* **Текст для чтения**
>>

Вот мы и пришли к тому, без чего не бывает решения, более того — к тому, с чего решение начинается. Мы пришли к парадоксу.
В битве на Калиновом Мосту Бог магии выступает против Бога магии, Один против Одина, Велес против Велеса, Луг против Луга... <...> Это так, но...не совсем. Поединок с самим собой — это то, что следует просто из анализа текста; в этом еще нет магической наполненности. Это — просто фраза. Дальше следует думать: а как это — драться с самим собой?
Сказка об Иване Быковиче, сага о Битве в Долине Туиред и сказание о королевиче Килухе совершенно различны сюжетно. Но так же, как сохранился во всех вариантах центральный момент древнего мифа — поединок, так же должны были сохраниться и другие детали, важные для использования мифа. Все прочее — декорации.
В славянских сказках о битве на Калиновом Мосту Иван Быкович неизменно появляется среди людей каким-нибудь странным образом. Каким именно — сейчас неважно; главное, что в результате этого он не обладает полным правом среди людей, с которыми живёт. Луг приходит к Богам племён Богини Дану откуда-то издалека, и те принимают его, но не считают своим. Королевич Килух по наложенному на него заклятью ограничен в социальных функциях.
Чтобы покрыть себя славой и тем самым обеспечить сеье признание людей, чтобы стать своим, Иван Быкович отправляется в путь, на котором сталкивается с Вием. Чтобы победить фоморов и стать своим среди Богов Дану, Луг вступает в битву в Долине Туиред, в ходе которой сталкивается с Балором. Чтобы снять проклятие и стать нормальным человеком, стать своим среди людей, Килух отправляется на поиски Олвэн и оказывается вынужденным вступить в противоборство с Ысбаддаденом.
Мир фоморов, откуда приходит Балор в долину Туиред, мир, в который путешествует Килух в поисках Олвэн, наконец, мир, в котором Иван Быкович встречает Вия, — все это образы Иного Мира, мира по ту сторону смерти — об этом свидетельствует целый ряд символов и иных признаков.

<<

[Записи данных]

>>

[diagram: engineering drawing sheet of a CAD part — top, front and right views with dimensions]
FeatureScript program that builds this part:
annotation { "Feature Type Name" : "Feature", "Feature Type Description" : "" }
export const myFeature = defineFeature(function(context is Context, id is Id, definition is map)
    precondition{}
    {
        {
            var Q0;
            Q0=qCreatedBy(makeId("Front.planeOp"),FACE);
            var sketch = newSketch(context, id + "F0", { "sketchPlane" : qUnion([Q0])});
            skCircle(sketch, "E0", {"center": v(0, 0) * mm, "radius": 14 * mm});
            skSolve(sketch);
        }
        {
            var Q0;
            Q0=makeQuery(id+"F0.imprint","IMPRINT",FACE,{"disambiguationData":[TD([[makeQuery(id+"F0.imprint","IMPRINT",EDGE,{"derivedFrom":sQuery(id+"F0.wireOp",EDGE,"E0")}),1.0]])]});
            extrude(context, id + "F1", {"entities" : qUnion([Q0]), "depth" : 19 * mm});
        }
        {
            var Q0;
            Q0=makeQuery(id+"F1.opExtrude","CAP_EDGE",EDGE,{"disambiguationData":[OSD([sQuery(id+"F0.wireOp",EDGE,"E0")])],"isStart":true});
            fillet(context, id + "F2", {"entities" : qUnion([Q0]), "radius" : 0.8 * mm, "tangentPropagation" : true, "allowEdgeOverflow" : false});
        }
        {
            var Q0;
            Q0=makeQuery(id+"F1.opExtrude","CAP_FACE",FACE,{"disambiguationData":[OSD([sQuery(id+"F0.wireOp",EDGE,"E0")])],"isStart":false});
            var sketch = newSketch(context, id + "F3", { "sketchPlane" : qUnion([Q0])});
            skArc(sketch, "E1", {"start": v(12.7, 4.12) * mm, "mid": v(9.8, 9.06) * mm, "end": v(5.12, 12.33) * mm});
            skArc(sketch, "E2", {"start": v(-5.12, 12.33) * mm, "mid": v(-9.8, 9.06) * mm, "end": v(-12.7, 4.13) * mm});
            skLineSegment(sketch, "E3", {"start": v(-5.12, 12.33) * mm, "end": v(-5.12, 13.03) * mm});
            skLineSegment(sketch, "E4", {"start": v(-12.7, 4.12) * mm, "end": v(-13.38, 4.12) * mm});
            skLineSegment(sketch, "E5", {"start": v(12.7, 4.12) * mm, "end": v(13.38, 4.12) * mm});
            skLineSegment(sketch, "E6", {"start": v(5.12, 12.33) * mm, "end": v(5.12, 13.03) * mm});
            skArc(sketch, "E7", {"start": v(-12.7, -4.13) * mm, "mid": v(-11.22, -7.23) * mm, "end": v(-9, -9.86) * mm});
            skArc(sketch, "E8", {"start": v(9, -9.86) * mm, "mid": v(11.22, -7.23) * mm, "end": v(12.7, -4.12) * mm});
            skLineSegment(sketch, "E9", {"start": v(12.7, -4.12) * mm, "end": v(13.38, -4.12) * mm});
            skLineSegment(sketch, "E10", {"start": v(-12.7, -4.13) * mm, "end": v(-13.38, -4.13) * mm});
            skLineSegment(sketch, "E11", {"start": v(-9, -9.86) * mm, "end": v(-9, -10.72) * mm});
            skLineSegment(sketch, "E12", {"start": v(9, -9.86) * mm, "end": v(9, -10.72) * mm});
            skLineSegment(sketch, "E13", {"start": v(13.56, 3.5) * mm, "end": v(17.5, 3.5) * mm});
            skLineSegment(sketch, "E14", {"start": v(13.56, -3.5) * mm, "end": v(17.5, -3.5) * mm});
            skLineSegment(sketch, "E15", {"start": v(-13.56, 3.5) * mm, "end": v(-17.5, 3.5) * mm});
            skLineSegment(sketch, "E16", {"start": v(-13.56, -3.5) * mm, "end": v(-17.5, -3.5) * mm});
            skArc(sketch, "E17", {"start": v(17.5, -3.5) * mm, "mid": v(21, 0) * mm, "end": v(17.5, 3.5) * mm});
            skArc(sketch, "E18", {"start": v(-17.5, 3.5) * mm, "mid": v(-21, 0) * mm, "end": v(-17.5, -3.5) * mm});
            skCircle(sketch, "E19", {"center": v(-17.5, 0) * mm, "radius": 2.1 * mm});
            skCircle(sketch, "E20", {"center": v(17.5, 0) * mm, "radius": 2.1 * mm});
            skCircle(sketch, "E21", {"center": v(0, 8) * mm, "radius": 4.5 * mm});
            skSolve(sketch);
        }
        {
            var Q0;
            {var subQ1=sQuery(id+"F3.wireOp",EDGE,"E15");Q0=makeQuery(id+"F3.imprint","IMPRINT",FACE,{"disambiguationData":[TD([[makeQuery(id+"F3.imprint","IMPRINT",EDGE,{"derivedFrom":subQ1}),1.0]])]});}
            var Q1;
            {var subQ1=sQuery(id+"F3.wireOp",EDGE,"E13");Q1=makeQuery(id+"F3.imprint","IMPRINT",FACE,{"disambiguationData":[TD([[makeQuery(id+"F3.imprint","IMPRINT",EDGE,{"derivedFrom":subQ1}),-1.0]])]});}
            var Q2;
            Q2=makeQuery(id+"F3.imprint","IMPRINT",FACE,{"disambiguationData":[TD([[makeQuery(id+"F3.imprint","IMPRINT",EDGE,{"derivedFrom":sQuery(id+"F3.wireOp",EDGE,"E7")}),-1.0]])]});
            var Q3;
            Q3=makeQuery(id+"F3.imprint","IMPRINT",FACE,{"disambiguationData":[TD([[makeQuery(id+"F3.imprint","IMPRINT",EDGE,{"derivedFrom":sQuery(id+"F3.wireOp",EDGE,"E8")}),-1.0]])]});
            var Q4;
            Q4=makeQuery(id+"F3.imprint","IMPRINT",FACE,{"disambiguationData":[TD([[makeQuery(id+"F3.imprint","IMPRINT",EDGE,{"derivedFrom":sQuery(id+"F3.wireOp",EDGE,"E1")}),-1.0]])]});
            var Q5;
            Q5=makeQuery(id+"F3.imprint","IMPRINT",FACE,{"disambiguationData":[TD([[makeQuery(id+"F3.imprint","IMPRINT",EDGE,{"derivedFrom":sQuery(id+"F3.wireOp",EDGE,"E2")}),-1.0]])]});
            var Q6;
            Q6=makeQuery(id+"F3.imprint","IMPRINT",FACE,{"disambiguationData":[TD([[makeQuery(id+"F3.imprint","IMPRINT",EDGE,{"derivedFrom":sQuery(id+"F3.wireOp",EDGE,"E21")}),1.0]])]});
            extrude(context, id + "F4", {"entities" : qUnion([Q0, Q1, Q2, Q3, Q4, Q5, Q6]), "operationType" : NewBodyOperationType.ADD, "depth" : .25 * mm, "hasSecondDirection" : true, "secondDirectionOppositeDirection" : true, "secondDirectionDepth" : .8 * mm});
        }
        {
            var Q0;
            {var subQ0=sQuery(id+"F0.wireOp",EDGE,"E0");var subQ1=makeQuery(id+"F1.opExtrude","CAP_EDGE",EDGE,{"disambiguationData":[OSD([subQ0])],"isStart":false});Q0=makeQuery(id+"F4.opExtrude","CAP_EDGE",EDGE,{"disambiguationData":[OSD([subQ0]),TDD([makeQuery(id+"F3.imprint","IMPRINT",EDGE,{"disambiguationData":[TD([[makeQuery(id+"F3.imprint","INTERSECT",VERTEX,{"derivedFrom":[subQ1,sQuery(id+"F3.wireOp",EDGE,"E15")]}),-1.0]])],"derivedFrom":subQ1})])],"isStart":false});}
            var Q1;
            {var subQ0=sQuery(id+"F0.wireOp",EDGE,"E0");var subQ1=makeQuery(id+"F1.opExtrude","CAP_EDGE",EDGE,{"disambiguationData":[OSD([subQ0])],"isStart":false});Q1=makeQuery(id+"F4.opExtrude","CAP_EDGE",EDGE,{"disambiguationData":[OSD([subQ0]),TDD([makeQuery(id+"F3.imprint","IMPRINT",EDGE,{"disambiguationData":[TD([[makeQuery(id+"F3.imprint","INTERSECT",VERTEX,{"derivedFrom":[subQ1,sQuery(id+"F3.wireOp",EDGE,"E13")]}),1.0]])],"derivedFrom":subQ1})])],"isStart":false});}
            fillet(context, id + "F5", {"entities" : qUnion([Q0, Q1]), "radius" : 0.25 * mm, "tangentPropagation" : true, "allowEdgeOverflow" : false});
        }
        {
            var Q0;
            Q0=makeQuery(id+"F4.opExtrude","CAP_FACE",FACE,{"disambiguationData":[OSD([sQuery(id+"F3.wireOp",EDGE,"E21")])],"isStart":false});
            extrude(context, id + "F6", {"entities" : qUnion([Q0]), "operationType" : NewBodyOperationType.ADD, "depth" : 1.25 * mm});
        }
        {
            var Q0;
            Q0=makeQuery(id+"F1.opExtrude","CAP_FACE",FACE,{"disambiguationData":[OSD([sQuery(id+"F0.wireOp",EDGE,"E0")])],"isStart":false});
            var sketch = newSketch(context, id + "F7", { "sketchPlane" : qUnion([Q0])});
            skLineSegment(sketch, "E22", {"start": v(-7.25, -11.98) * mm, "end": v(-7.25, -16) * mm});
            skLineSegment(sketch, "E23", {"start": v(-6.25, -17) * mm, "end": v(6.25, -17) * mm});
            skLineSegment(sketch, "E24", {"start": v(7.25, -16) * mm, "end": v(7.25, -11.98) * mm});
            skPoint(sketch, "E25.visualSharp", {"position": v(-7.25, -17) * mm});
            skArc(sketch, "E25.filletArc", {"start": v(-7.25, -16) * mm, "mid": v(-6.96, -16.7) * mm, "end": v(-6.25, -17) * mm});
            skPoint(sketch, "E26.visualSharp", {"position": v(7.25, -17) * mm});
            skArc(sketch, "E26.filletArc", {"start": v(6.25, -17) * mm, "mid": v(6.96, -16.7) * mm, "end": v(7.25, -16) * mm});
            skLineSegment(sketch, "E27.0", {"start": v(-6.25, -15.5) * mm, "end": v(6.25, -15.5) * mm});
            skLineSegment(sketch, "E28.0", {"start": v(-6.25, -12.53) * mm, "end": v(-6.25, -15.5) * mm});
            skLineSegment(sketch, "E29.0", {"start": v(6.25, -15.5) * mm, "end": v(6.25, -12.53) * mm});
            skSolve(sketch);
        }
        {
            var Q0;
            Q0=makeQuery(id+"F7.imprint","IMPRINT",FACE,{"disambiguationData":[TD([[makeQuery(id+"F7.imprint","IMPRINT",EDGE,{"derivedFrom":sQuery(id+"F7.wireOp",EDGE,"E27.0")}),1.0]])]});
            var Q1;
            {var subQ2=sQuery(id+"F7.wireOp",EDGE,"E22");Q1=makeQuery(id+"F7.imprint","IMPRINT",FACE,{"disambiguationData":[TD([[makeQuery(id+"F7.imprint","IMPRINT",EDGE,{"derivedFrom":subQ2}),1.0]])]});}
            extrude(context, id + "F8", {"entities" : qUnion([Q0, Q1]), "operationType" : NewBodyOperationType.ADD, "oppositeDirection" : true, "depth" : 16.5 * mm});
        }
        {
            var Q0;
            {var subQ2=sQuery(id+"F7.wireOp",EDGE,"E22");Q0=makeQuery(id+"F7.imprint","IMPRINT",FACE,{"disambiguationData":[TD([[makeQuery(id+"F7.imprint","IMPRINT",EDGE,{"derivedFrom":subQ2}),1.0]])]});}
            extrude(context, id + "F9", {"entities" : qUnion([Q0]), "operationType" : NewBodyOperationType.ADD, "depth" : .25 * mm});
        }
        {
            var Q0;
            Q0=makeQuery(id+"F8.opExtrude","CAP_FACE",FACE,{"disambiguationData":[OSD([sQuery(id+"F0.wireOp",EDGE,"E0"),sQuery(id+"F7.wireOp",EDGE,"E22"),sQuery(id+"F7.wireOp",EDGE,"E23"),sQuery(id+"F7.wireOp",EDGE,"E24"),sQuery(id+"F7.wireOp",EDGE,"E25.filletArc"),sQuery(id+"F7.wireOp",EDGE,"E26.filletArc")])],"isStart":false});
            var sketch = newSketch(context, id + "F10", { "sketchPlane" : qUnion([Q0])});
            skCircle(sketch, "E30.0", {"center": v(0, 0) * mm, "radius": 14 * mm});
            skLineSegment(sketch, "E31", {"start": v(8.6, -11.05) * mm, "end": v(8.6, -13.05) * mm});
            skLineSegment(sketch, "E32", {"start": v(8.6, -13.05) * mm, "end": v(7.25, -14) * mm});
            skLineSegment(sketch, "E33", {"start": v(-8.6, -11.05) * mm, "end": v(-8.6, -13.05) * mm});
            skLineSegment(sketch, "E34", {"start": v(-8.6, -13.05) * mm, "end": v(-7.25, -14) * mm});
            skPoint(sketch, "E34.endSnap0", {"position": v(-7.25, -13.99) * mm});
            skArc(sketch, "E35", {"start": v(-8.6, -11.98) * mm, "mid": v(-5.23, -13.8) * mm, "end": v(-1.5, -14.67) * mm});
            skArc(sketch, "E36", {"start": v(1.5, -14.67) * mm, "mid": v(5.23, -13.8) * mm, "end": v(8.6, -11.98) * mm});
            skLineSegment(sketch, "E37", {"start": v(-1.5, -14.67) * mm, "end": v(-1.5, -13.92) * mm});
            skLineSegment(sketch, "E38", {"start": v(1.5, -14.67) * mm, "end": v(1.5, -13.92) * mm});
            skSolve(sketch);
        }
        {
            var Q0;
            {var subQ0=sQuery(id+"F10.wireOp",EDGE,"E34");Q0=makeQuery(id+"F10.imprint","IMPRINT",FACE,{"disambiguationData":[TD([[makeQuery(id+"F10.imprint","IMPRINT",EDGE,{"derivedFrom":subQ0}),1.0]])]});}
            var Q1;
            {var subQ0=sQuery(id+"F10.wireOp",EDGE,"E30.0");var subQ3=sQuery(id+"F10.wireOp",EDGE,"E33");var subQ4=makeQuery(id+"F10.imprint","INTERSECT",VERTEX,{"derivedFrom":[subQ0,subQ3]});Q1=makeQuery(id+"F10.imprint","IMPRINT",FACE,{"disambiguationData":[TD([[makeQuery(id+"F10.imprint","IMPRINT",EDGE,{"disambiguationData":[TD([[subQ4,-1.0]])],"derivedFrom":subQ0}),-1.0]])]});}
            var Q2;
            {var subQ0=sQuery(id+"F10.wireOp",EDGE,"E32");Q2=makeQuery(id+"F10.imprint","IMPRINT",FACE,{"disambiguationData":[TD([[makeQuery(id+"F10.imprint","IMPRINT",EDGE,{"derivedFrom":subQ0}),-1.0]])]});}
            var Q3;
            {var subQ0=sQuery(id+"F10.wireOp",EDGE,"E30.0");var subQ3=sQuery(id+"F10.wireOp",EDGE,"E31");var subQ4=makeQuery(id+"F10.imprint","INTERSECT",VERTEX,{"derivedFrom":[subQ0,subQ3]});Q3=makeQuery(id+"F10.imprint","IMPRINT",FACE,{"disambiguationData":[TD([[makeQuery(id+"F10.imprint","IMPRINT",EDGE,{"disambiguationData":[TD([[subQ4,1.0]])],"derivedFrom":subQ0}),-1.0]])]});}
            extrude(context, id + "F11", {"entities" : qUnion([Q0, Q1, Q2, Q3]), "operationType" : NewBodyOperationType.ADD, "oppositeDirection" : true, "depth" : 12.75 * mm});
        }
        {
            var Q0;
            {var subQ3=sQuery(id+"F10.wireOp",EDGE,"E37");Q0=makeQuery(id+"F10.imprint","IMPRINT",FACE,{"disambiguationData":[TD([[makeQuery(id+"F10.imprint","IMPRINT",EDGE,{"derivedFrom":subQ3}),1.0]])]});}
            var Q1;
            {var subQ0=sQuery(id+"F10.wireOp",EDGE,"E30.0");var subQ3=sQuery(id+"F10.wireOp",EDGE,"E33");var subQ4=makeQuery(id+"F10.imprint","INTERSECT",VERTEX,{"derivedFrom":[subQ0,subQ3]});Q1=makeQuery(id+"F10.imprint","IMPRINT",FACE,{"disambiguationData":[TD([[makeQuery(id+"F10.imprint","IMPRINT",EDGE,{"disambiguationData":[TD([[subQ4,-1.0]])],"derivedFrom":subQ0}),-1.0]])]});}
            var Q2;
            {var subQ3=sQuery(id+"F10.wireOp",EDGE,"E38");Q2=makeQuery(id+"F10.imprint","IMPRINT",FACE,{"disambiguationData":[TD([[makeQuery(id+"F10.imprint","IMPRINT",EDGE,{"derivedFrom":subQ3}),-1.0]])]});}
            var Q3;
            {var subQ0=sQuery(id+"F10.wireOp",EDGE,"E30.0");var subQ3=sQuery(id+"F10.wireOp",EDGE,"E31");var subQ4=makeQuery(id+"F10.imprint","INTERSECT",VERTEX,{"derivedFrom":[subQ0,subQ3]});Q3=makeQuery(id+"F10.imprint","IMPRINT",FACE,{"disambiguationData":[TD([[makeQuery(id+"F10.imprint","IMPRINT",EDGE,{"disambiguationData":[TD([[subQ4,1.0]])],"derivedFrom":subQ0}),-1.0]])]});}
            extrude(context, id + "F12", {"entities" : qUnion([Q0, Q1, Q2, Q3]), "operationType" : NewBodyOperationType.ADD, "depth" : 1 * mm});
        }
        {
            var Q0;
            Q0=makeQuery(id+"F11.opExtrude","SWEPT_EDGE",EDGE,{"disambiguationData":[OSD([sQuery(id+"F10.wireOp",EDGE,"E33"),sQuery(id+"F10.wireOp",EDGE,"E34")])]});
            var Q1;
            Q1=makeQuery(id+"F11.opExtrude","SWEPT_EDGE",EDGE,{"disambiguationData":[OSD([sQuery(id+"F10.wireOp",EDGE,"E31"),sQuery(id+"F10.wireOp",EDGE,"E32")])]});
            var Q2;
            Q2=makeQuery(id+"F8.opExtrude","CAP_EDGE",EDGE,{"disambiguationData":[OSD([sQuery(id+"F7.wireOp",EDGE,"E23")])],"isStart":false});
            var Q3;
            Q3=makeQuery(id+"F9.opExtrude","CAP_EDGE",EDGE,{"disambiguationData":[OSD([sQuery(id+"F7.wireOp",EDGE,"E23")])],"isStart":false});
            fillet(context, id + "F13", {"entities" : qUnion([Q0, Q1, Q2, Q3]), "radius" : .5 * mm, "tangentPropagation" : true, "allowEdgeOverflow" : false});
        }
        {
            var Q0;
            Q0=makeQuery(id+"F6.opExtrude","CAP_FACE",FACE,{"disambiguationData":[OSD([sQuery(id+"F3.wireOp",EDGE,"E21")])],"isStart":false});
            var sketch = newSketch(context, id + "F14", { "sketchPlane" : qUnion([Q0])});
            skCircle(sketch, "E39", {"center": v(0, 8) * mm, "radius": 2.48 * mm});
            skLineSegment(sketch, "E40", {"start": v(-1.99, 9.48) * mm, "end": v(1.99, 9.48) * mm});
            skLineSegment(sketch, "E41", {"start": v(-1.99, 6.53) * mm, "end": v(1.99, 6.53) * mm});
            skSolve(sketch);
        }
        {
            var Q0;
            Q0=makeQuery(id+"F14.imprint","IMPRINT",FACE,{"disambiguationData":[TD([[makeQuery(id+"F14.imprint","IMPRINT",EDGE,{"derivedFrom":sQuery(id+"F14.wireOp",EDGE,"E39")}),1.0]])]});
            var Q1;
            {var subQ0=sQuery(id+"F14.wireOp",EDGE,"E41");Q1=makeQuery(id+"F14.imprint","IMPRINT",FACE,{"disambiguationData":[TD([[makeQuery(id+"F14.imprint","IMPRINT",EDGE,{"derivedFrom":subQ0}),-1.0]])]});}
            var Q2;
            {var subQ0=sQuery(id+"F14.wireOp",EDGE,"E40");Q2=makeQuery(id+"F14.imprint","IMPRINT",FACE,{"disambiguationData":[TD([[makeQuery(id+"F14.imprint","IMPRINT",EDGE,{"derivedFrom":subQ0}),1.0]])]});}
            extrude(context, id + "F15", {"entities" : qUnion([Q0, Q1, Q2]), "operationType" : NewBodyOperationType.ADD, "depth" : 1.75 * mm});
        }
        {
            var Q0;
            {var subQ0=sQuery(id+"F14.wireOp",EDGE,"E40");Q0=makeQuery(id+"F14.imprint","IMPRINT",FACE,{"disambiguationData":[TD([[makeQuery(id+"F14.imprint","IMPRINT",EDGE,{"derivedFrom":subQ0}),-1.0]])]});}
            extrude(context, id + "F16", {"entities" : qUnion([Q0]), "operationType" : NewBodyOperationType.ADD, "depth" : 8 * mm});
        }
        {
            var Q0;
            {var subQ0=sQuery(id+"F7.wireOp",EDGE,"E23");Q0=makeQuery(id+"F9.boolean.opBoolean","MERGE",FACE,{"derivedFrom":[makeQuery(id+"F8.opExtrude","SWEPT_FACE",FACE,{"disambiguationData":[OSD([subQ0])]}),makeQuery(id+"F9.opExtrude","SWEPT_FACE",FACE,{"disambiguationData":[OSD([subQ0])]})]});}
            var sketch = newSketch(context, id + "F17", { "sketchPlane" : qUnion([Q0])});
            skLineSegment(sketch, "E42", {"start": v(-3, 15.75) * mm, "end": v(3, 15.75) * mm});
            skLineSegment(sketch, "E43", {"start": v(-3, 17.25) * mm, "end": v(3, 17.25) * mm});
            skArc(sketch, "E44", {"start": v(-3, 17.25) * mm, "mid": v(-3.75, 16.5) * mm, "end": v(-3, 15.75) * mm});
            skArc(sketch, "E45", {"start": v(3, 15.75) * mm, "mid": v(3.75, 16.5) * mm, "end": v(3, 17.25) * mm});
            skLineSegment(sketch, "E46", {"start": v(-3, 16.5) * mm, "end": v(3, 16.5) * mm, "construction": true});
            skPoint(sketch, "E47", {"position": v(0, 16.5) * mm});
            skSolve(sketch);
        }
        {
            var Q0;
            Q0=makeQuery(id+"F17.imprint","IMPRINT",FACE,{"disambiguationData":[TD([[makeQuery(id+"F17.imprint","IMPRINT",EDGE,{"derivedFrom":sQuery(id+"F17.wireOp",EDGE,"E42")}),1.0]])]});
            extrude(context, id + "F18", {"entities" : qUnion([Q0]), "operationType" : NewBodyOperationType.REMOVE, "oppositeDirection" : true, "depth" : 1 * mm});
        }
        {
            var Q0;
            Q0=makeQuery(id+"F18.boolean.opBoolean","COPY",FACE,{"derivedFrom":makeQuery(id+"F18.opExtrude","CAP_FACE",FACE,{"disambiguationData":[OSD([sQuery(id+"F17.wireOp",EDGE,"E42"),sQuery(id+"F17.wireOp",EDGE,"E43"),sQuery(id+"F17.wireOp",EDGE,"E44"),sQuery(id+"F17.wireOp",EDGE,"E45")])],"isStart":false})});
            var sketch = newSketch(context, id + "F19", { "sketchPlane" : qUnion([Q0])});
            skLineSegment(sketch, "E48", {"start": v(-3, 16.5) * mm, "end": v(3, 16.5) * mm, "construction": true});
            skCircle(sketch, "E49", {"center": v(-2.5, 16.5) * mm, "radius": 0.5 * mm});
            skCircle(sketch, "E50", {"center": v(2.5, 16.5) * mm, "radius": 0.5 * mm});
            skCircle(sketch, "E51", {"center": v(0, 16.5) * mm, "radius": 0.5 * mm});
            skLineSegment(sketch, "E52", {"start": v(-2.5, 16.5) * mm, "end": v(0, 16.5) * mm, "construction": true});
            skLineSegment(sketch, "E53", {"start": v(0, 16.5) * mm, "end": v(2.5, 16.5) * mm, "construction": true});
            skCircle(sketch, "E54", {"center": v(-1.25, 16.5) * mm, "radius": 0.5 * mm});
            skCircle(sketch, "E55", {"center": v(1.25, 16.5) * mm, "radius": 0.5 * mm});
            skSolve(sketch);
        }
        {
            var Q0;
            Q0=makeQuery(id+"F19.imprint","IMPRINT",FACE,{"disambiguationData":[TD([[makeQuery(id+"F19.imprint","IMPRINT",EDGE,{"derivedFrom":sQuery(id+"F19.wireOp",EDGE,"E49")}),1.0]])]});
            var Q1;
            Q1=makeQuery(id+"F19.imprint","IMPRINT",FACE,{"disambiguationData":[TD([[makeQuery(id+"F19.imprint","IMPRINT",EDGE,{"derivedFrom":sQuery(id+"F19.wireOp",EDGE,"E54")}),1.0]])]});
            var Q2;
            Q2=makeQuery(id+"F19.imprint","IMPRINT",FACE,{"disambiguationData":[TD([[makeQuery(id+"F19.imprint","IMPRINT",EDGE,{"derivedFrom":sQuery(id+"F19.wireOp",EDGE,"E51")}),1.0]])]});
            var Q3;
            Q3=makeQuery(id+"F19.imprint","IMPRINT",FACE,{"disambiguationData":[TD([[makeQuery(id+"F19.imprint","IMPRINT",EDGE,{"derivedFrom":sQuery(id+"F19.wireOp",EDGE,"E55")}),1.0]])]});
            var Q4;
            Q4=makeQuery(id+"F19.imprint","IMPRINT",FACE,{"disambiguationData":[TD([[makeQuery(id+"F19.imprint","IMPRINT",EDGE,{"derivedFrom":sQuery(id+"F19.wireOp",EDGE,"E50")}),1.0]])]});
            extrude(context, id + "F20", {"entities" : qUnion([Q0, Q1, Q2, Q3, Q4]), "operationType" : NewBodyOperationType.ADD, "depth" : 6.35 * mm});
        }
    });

<<

* **Условия заданий**
1: Перечислите противников, с которыми сталкиваются герои в тексте о битве на Калиновом Мосту.
2: Продолжите текст о битве на Калиновом Мосту, начиная после его последнего предложения.

* **Ответы к заданиям**
1: Вий, Балор, Ысбаддаден.

2:
Что же ищут в Ином Мире эти трое, вернее — этот один, изначальный персонаж изначального мифа? "Свой–Чужой" — принцип кастового различения; прошедший инициацию — свой, не прошедший — чужой. Иван Быкович—Луг—Килух ищет посвящения.
Так вот как он оказался у Калинового Моста, на берегу реки, разлеляющей этот и иной миры! Совершается переход, посвящаемый следует тропою мертвых. Кого же встречает он на границе?
Обратим внимание на то, что Иван Быкович, Луг и Килух равно молоды. Противники же их, напротив, как один, стары. Более того, они не просто стары, они — на грани умирания, валлийское сказание даже оговаривает специально, что, по древнему пророчеству, жить Ысбаддадену до тех пор, пока не завершится успехом поход в его земли молодого принца. И исход поединка тоже одинаков во всех трёх вариантах — старый погибает, молодой побеждает и возвращается назад. Возвращается посвященным.
Старое должно умереть, чтобы новое могло заступить на его место. Принцип посвящения! Старый Бог магии умирает, чтобы уступить место молодому — вот разрешение проблемы "битвы с самим собой".
Так делали Боги, теперь так поступают люди. Основной закон мифологии. Перед нами не только рассказ о том, как делали Боги, но и указание, как поступать людям...
[Платов 1997. С. 7–22]
Лит: влх.Велеслав «Основы славянского родноверия» С. 321–326.